DOCUMENT SEGMENT –
▼▼▼
Monday, 5 October 2009

Free data

The differences in the policy towards government IP in the US versus the UK has been well documented - some of the best examples include NASA's photos from Hubble, and many, many items from data.gov.

The general idea being that, as taxpayers, the American people own the data that they have paid for. What a great idea.

The UK is a luddite in comparison.

It seems that all our taxpayer's money has been used to bail out banks, so to get access to Ordnance Survey data costs a fair whack.

At the same time, I'm unsure what the Post Office is spending its money on (definitely not doing up its outlets, but maybe funding a few holidays for Roger Moore), as it charges for access to its postcode data and has issued notices to those using similar postcode services. I guess the Post Office is a fan of monopolies.

Rant over.

The government finally seems to be getting its act together with the launch of its Open Data Developers initiative, which is currently in beta with a Google group. By joining the group, you're provided with a login and password to the beta website. From what I've read on the Google group, SPARQL is the language used for querying the databases. Have a look at wikipedia or google it if you want to find out more.

I'm still exploring the site and the datasets available, but first impressions are very promising and it looks a lot easier to use IMHO than something like open.gov.uk which is well meaning, but a nightmare to use.

I'll write a few more posts once I've got my head around some of what is possible.

Saturday, 12 September 2009

Getting started with r

One of the most prolific free data visualisation tools (it also does lots of other very cool things) available is r (google "r" and you'll be OK, google "r" plus a problem that you're having and it's a nightmare). Getting started with it, there are loads and loads of great resources.

I don't intend to replace any of these, just share a few useful things that I've come across in the past few months since I've started using it.

The general idea with r is that it's open source and there are also a load of packages that you can add-on to the base. Think of it like Excel, but with every function that you could ever wanted also available to you (once you've downloaded the package that contains them).

ggplot2
written by Hadley Wickham, this is a great tool for visualising data - some of my favourite things are facets and histograms, since these are things which are an absolute nightmare to do in Excel (but shouldn't be a nightmare)

RCurl
Beside ggplot, rcurl is one of my favourite packages. It allows you to interact with web resources and gain access to data that is held on websites. This means you can make use of something like the Yahoo! Placemaker API to get the coordinates of a list of different placenames (think cities or train stations for instance).

However, you can push it further and also interact with non-API web resources in a couple of ways:

  1. Running the query that will cause a web site to return a dataset. In any case where a web site offers you the opportunity to download a file, you can replicate the request that the browser sent using r (sometimes this is easier than other times). This is worthy of a separate post.
  2. Ripping data from websites. In some cases, a website will return the data that you need as within the HTML web page. When this happens, combining rCurl with XML (another package) allows you to parse the HTML web page and rip the data that you need from it. As others note, this is the choice of last resort as any changes in the web page structure will screw up your code.
▲▲▲
PROMPT 1 –
Condense the paragraph in the blog post that begins "Beside ggplot, rcurl is one of my favourite packages" into a short bulleted list that keeps its main facts.
PROMPT 2 –
Write out a passage of the blog post word for word, beginning at "I'll write a" and stopping after "that contains them).".

[Transcribed page text]
▼▼▼
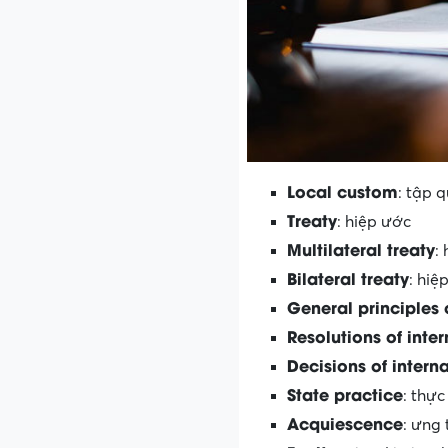
Local custom
: tập 
Treaty
: hiệp ước
Multilateral treaty
:
Bilateral treaty
: hi
General principles 
Resolutions of inte
Decisions of interna
State practice
: thự
Acquiescence
: ưng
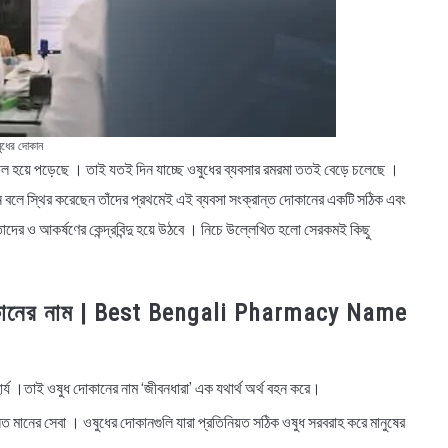
ুধের দোকান
রশীল হয়ে পড়েছে । তাই যতই দিন যাচ্ছে ওষুধের ব্যবসার রমরমা ততই বেড়ে চলেছে ।
েন বলে স্থির করেছেন তাঁদের প্রথমেই এই ব্যবসা সংক্রান্ত দোকানের একটি সঠিক এবং
তাদের ও আকর্ষণের কেন্দ্রবিন্দু হয়ে উঠবে । নিচে উল্লেখিত হলো সেরকমই কিছু
 দোকানের নাম | Best Bengali Pharmacy Name
র্য ।তাই ওষুধ দোকানের নাম ‘জীবনধারা’ এক যথার্থ অর্থ বহন করে।
ত মানের সেবা । ওষুধের দোকানগুলি যারা প্রতিনিয়ত সঠিক ওষুধ সরবরাহ করে মানুষের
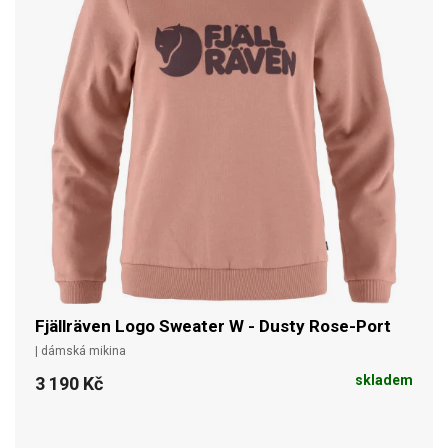
Fjällräven Logo Sweater W - Dusty Rose-Port
| dámská mikina
skladem
3 190 Kč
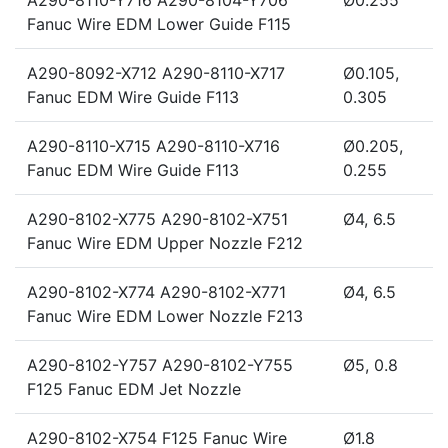
A290-8110-Y716 A290-8104-Y706
Ø0.255
Fanuc Wire EDM Lower Guide F115
A290-8092-X712 A290-8110-X717
Ø0.105,
Fanuc EDM Wire Guide F113
0.305
A290-8110-X715 A290-8110-X716
Ø0.205,
Fanuc EDM Wire Guide F113
0.255
A290-8102-X775 A290-8102-X751
Ø4, 6.5
Fanuc Wire EDM Upper Nozzle F212
A290-8102-X774 A290-8102-X771
Ø4, 6.5
Fanuc Wire EDM Lower Nozzle F213
A290-8102-Y757 A290-8102-Y755
Ø5, 0.8
F125 Fanuc EDM Jet Nozzle
A290-8102-X754 F125 Fanuc Wire
Ø1.8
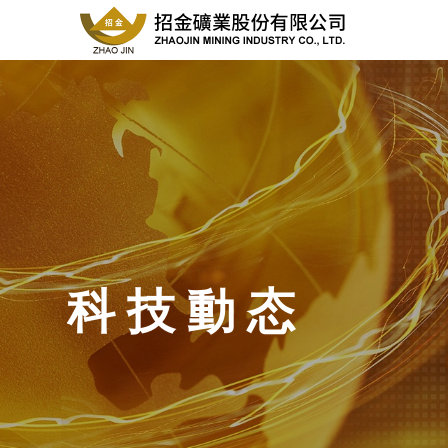
科 技 動 态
▲▲▲
WORKED SOLUTION 1 –
- After ggplot, RCurl is one of the writer's favorite packages.
- It lets you interact with web resources and reach data held on websites.
- For example, it can use the Yahoo! Placemaker API to get coordinates for a list of place names, such as cities or train stations.

WORKED SOLUTION 2 –
I'll write a few more posts once I've got my head around some of what is possible.

Saturday, 12 September 2009

Getting started with r

One of the most prolific free data visualisation tools (it also does lots of other very cool things) available is r (google "r" and you'll be OK, google "r" plus a problem that you're having and it's a nightmare). Getting started with it, there are loads and loads of great resources.

I don't intend to replace any of these, just share a few useful things that I've come across in the past few months since I've started using it.

The general idea with r is that it's open source and there are also a load of packages that you can add-on to the base. Think of it like Excel, but with every function that you could ever wanted also available to you (once you've downloaded the package that contains them).